Di mestiere faccio il linguista 5. Gli sciavi, i negri e il politicamente corretto

di Rosario Coluccia

La nostra rubrica riprende, dopo la lunga pausa. Pausa invernale e pausa dovuta al coronavirus, nuovi affanni hanno occupato la nostra mente, allontanandoci da quello a cui eravamo abituati. Finiti (speriamo) i giorni più cupi, rientra nelle nostre vite la normalità del quotidiano, che adesso appare gratificante. Qualcuno afferma, arrischiatamente, che il periodo difficile ci ha reso migliori. Né migliori né peggiori, a mio parere. Ostacoli e complicazioni avranno solo rinforzato in ciascuno di noi le caratteristiche, buone o cattive, che già possedevamo. Molti hanno affrontato difficoltà superiori, lavorando e rischiando la vita durante il periodo del contagio galoppante, consentendo di continuare a vivere a coloro che restavano rinchiusi in casa: infermieri, medici, farmacisti, spazzini, addetti alle vendite, alle consegne e alle pulizie, postini, forze dell’ordine. A loro  va, ben a ragione, la nostra solidarietà. Molti altri, tutti coloro che non beneficiano di un reddito fisso e sicuro, hanno avuto ed hanno serissimi problemi economici. Alcuni (pochi, per fortuna) hanno cercato di speculare sulle disgrazie generali, tentando forme truffaldine di arricchimento. 
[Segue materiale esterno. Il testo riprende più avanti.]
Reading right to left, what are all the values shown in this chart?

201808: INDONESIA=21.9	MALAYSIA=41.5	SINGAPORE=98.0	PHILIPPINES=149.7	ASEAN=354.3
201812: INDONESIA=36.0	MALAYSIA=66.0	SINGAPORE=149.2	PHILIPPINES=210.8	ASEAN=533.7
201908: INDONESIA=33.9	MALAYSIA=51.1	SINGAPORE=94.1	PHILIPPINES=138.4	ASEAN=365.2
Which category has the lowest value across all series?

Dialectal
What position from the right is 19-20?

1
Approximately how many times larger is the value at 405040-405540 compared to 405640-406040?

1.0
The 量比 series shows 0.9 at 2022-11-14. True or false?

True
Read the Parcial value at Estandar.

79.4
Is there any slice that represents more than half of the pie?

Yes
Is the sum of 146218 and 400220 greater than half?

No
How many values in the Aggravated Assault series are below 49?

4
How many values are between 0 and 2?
Tra mille contraddizioni, lentamente torna la normalità. Noi, di conseguenza, torniamo a  occuparci della lingua italiana, traendo spunto dall’attualità. Ha avuto grande successo l’intervista che Aldo Cazzullo ha fatto a Francesco Guccini in occasione degli ottant’anni di quest’ultimo. Pubblicata il 6 giugno, al mattino del giorno successivo l’intervista aveva totalizzato un numero molto elevato di contatti. Il cantautore modenese racconta delle sue scelte politiche, dei rapporti con altri cantanti di successo, con autoironia parla della sua paura di morire («L’uomo è l’unico animale che sa di dover morire; ma da giovane è convinto di essere immortale. A ottant’anni però comincia ad avere qualche dubbio»). Una parte importante è dedicata ai ricordi d’infanzia, alla povertà estrema, al rapporto con i rigidissimi genitori: «Mio padre non mi ha mai abbracciato in vita sua […] Mia mamma non mi ha mai regalato niente». Alla domanda «Dove ha fatto il militare», Guccini ha risposto «Sono stato sottotenente a Trieste: 90 mila lire al mese, che mandavo per metà a casa, più 5 mila di indennità di frontiera. L’atmosfera era pesante. La notte gli sciavi, gli sloveni, scrivevano il nome di Tito sui muri della caserma».